Voilà pourquoi il portait un chapeau troué au milieu du crâne et baillant comme un crapaud somnambule, un pantalon qui n’arrivait pas à l’orée de sa cheville, une chemise dont le bas a perdu trois boutons, laissant voir son nombril gros comme une termitière. Ses pieds aux talons fissurés débordaient des chaussures mille fois rapiécées.
Avec cette tenue, ce qu’il y a de meilleur dans sa vieille malle, la belle demoiselle va être baba, pensa-t-il en se regardant fièrement dans un morceau de miroir.
Une daba sur l’épaule, il marchait sur le sentier jalonné d’herbes vertes et fraîches, bercé par le chant des oiseaux dans les arbres de la savane. Il se mit à siffloter.
Soudain :
– M’lèèèè ! M’lèèèèè ! M … mmm’lèèèèèè !Wanganhoba mit tout en berne.
– M’lèèèè ! M’lèèèè !Il n’y a plus de doute, c’est un bébé ! interpréta Wanganhoba.
« Mais un bébé dans un buisson ? »
Wanganhoba s’engouffra dans ledit buisson. Dans sa hâte, une des lanières de ses chaussures cassa. Il se débarrassa de toutes les chaussures. Et il tomba sur l’enfant. Un bébé encore rose, menu. Ses petits pieds s’agitant en l’air, il gigotait, sa bouche sans dent largement ouverte. Ses yeux étaient hermétiquement clos.
Wanganhoba se caressa la barbe, perplexe.
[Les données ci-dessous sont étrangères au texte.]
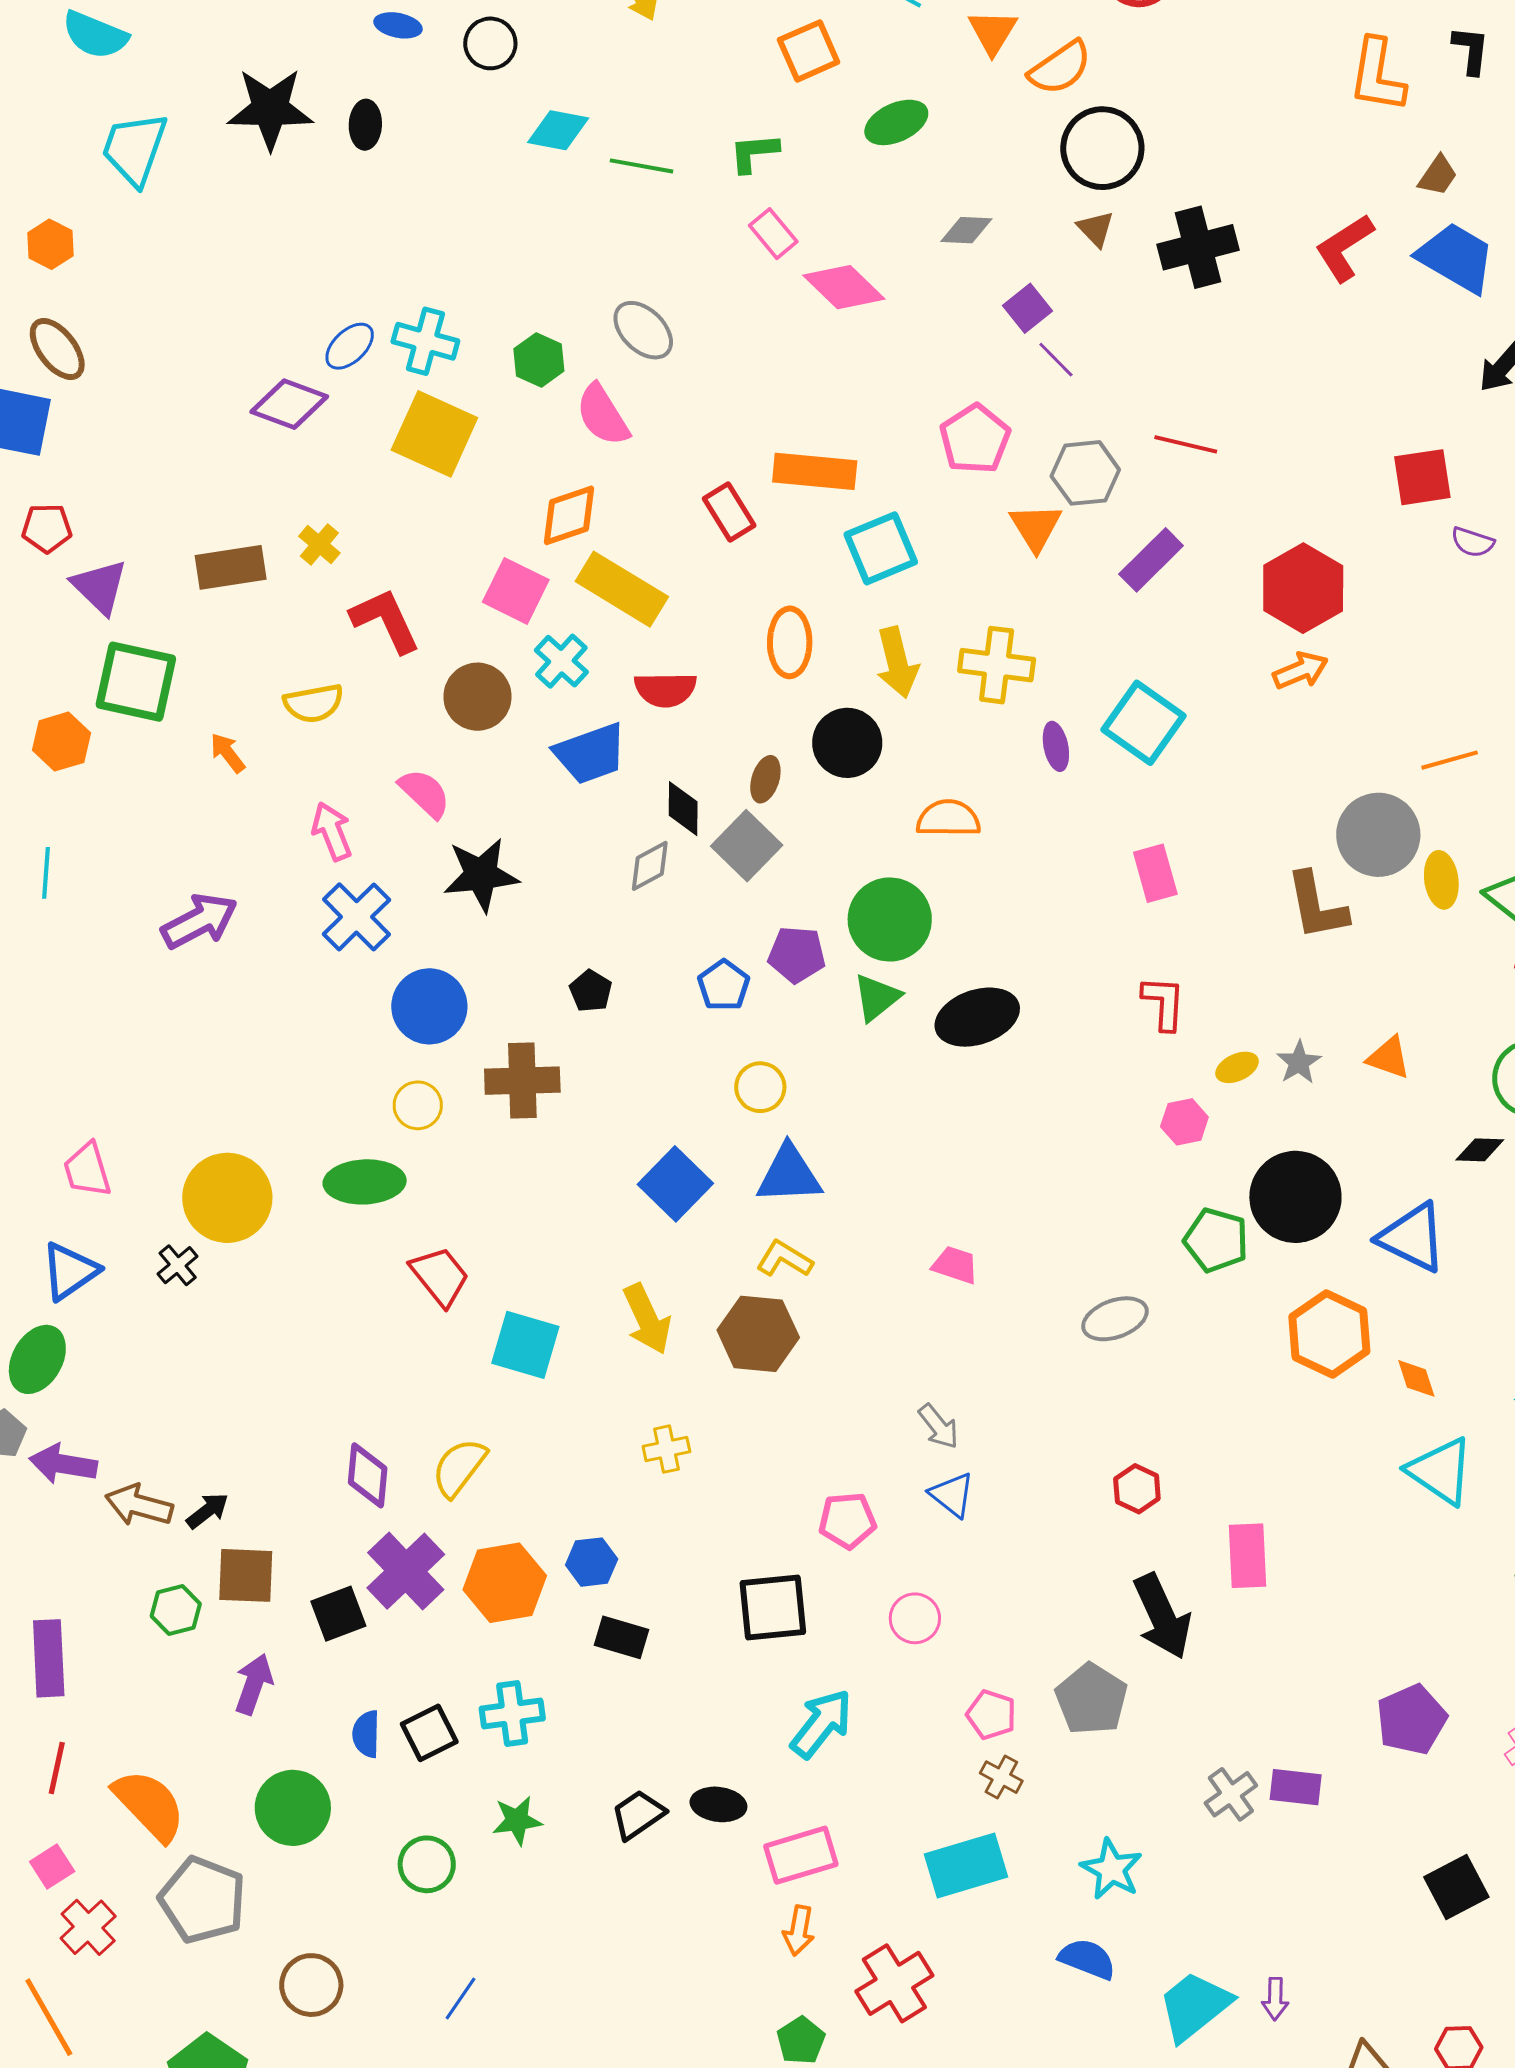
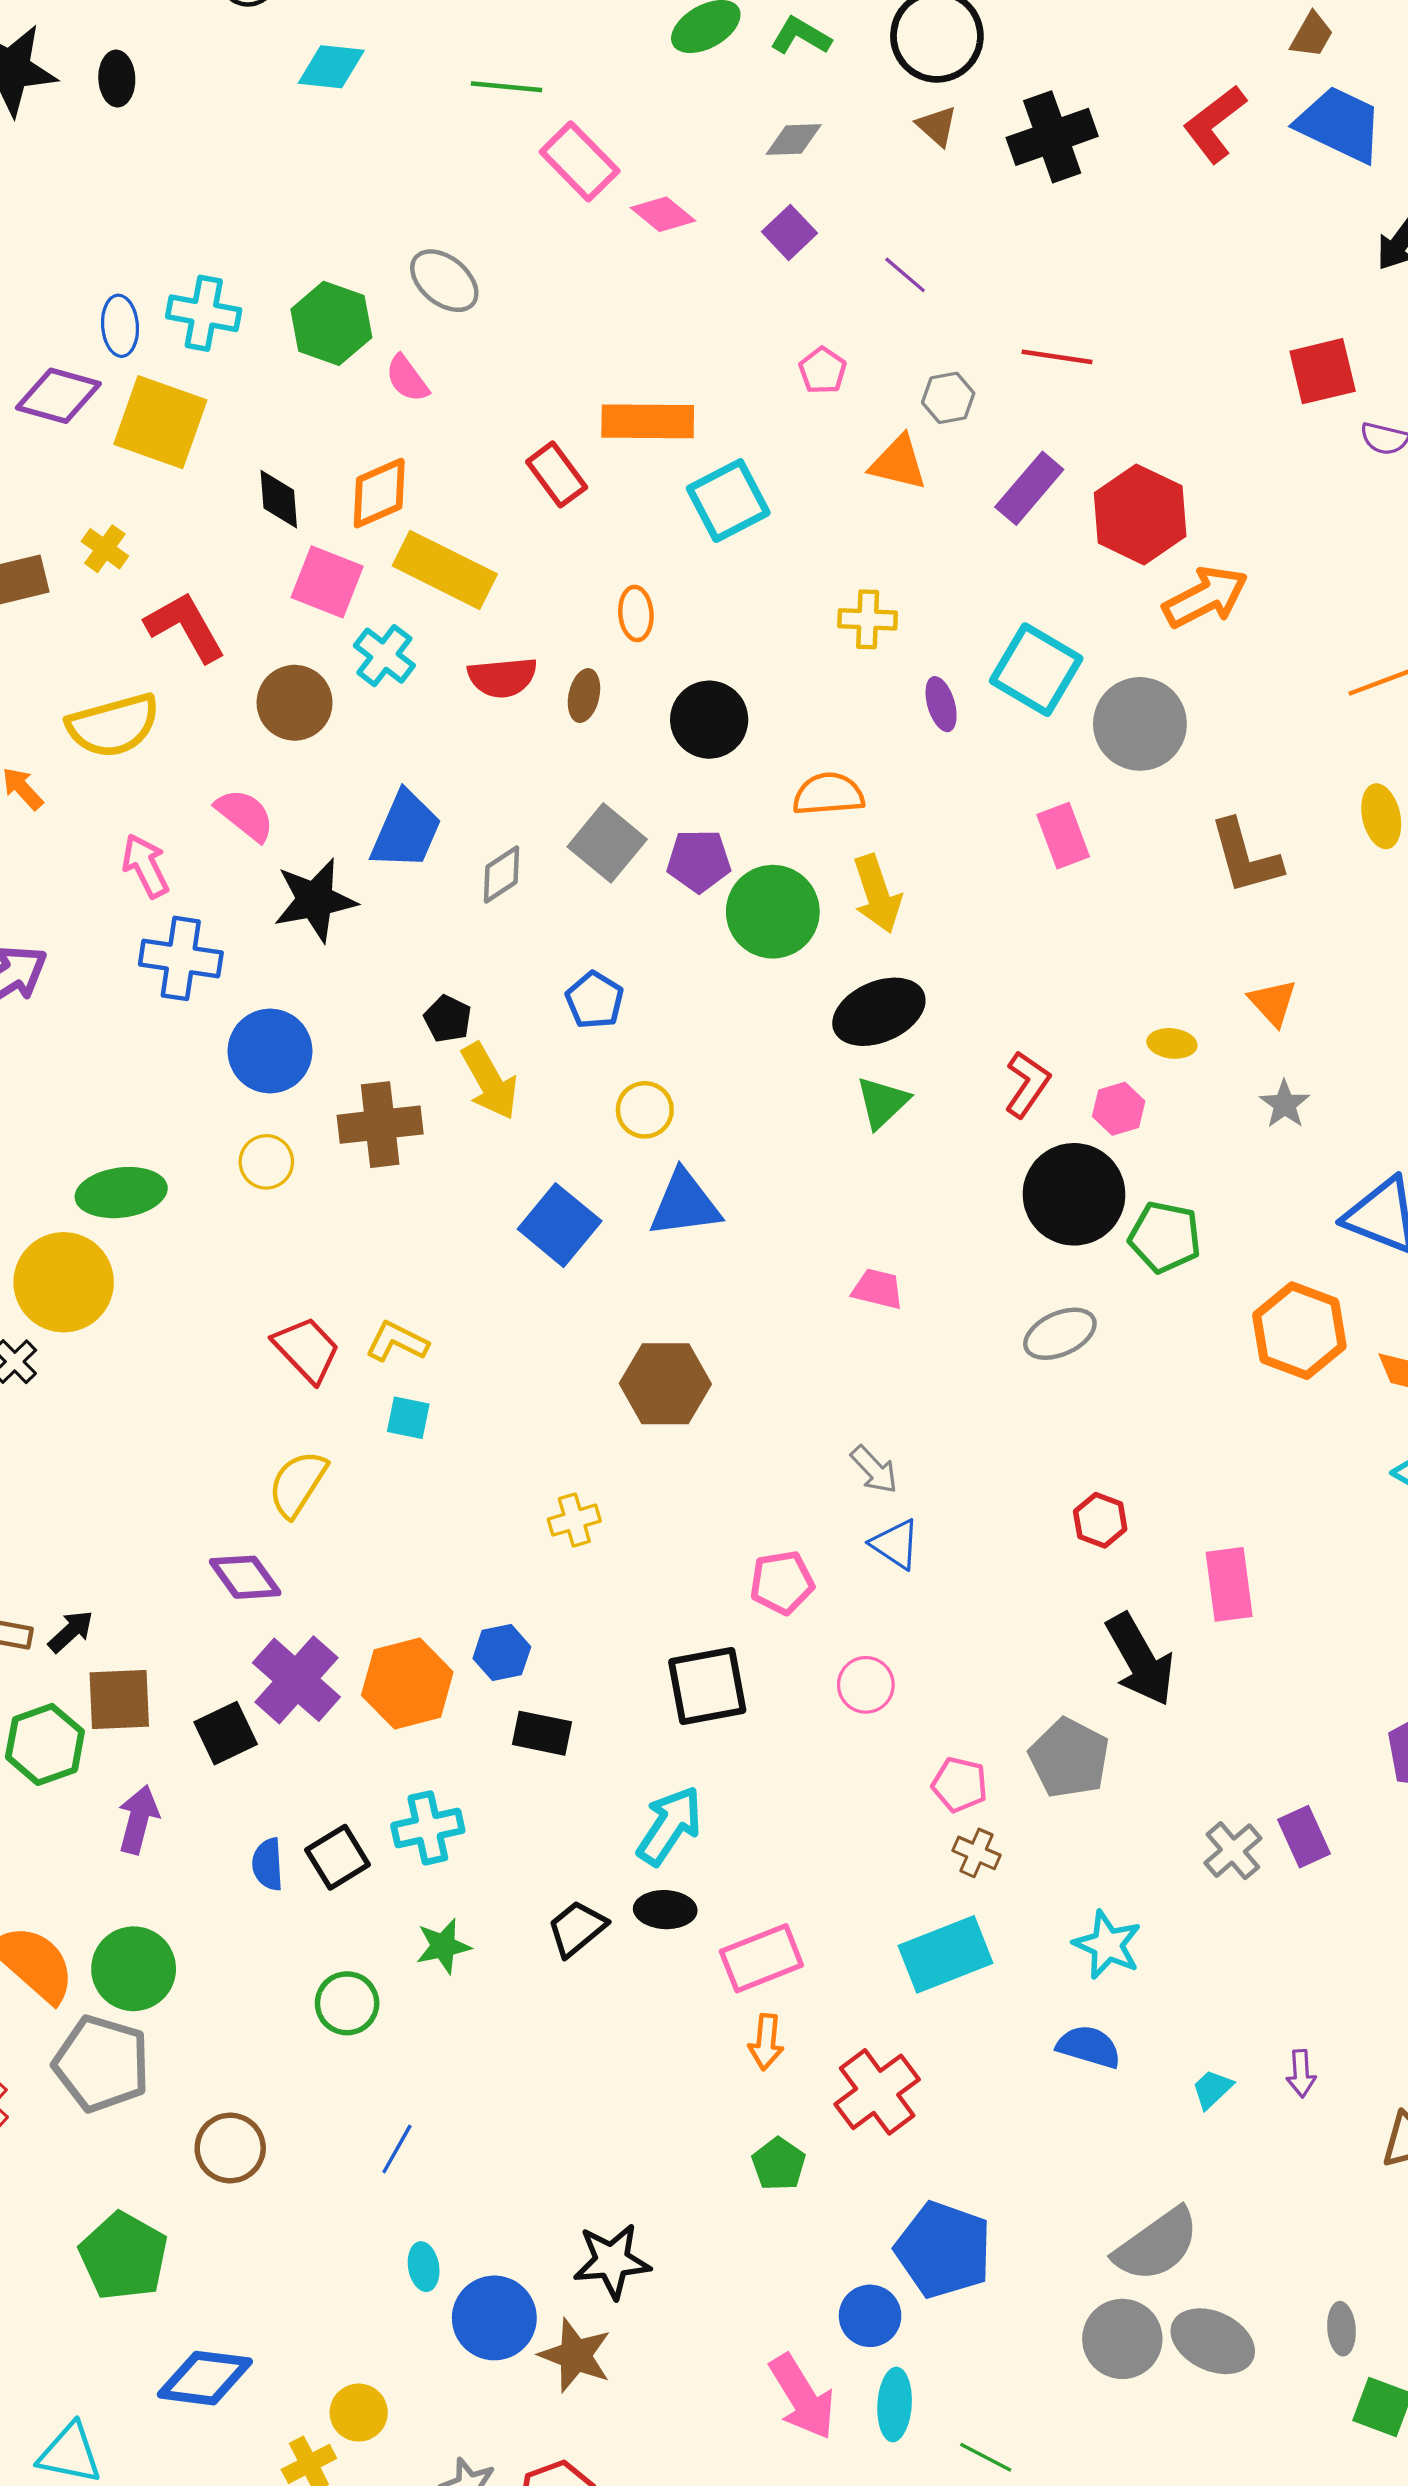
green L-shape: (754, 153) -> (801, 36), moved, turned 40
green line: (642, 166) -> (506, 87), moved
pink rectangle: (773, 234) -> (580, 161), size x1.4
pink diamond: (844, 287) -> (663, 214), size x0.7
purple square: (1028, 308) -> (790, 232), moved
blue ellipse: (350, 346) -> (120, 326), turned -46
green hexagon: (539, 360) -> (331, 323), size x1.4
pink semicircle: (603, 415) -> (407, 379), size x0.7
yellow square: (434, 434) -> (160, 422), moved
pink pentagon: (975, 439) -> (823, 371), size x0.6
gray hexagon: (1085, 473) -> (948, 398), size x0.7
orange triangle: (1036, 527) -> (898, 463), turned -40
red hexagon: (1303, 588) -> (1140, 514), moved
orange ellipse: (790, 642) -> (636, 613), size x0.7
yellow arrow: (897, 662) -> (877, 894), moved
yellow cross: (997, 665) -> (868, 619), size x0.7
orange arrow: (1301, 670) -> (1205, 597), size x1.4
yellow semicircle: (314, 703) -> (113, 725), size x1.4
blue trapezoid: (590, 753) -> (406, 830), moved, turned -42
brown ellipse: (765, 779) -> (584, 696), moved
black diamond: (683, 809) -> (279, 499), moved
gray circle: (1378, 835) -> (1140, 724), moved
blue cross: (356, 917) -> (181, 958), turned -32
purple pentagon: (797, 955) -> (699, 861), moved
green triangle: (877, 997) -> (882, 1102), moved
red L-shape: (1164, 1003) -> (1027, 1084), moved, turned 36
orange triangle: (1389, 1058) -> (1273, 1002), moved, turned 33
gray star: (1299, 1062) -> (1285, 1104), moved
yellow ellipse: (1237, 1067) -> (1172, 1043), turned 36
green ellipse: (365, 1182) -> (121, 1193), moved
black circle: (1295, 1197) -> (1074, 1194), moved
yellow L-shape: (784, 1259) -> (397, 1342), moved
yellow arrow: (647, 1319) -> (490, 1081), moved
cyan square: (525, 1345) -> (408, 1418), size x0.6
yellow semicircle: (459, 1467) -> (298, 1484), moved
purple diamond: (368, 1475) -> (245, 1577), turned -36
green hexagon: (176, 1610) -> (45, 1744), size x1.4
cyan arrow: (821, 1724) -> (670, 1826), moved
purple rectangle: (1296, 1787) -> (1304, 1837), turned 64
green circle: (293, 1808) -> (134, 1969), moved
cyan trapezoid: (1194, 2006) -> (1212, 2089), size x0.5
« Ce bébé est-il abandonné ? » se demanda-t-il. Sûrement, puisqu’il n’y avait personne à côté. L’enfant est couché à même les feuilles de karité, nu. Il ne pleurait plus.
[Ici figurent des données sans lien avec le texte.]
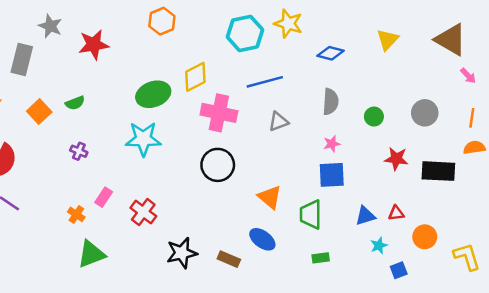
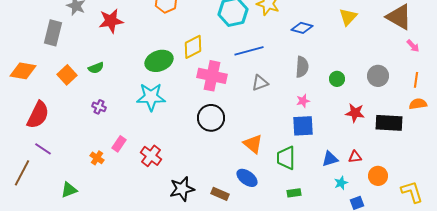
green triangle: (91, 254) -> (69, 190), moved, size x0.7

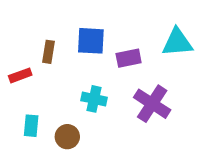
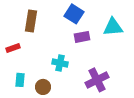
blue square: (91, 41) -> (74, 14), moved, turned 30
brown rectangle: (48, 52) -> (31, 21), moved, size x1.5
purple cross: (152, 104) -> (97, 80), moved, turned 30

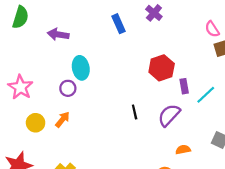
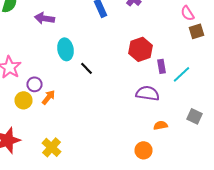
purple circle: (68, 88) -> (34, 84), moved
black line: (135, 112) -> (86, 68), moved, turned -32
purple semicircle: (169, 115) -> (148, 93), turned 55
Le géant se gratta le crâne. Que va-t-il faire ? Peut-être qu’après tout la mère est à côté. Mais une mère complètement inconsciente ! S’il l’attrapait celle-là ! maugréa le gigantesque homme dans sa tête.
Il se mit à appeler.
– Hooooooo ! La maman du bébé est à côté ? Qu’elle vienne tout de suite, le bébé veut sa tétée !Les buissons se secouèrent fougueusement et un buffle gigantesque apparu devant Wanganhoba, soufflant dans ses naseaux.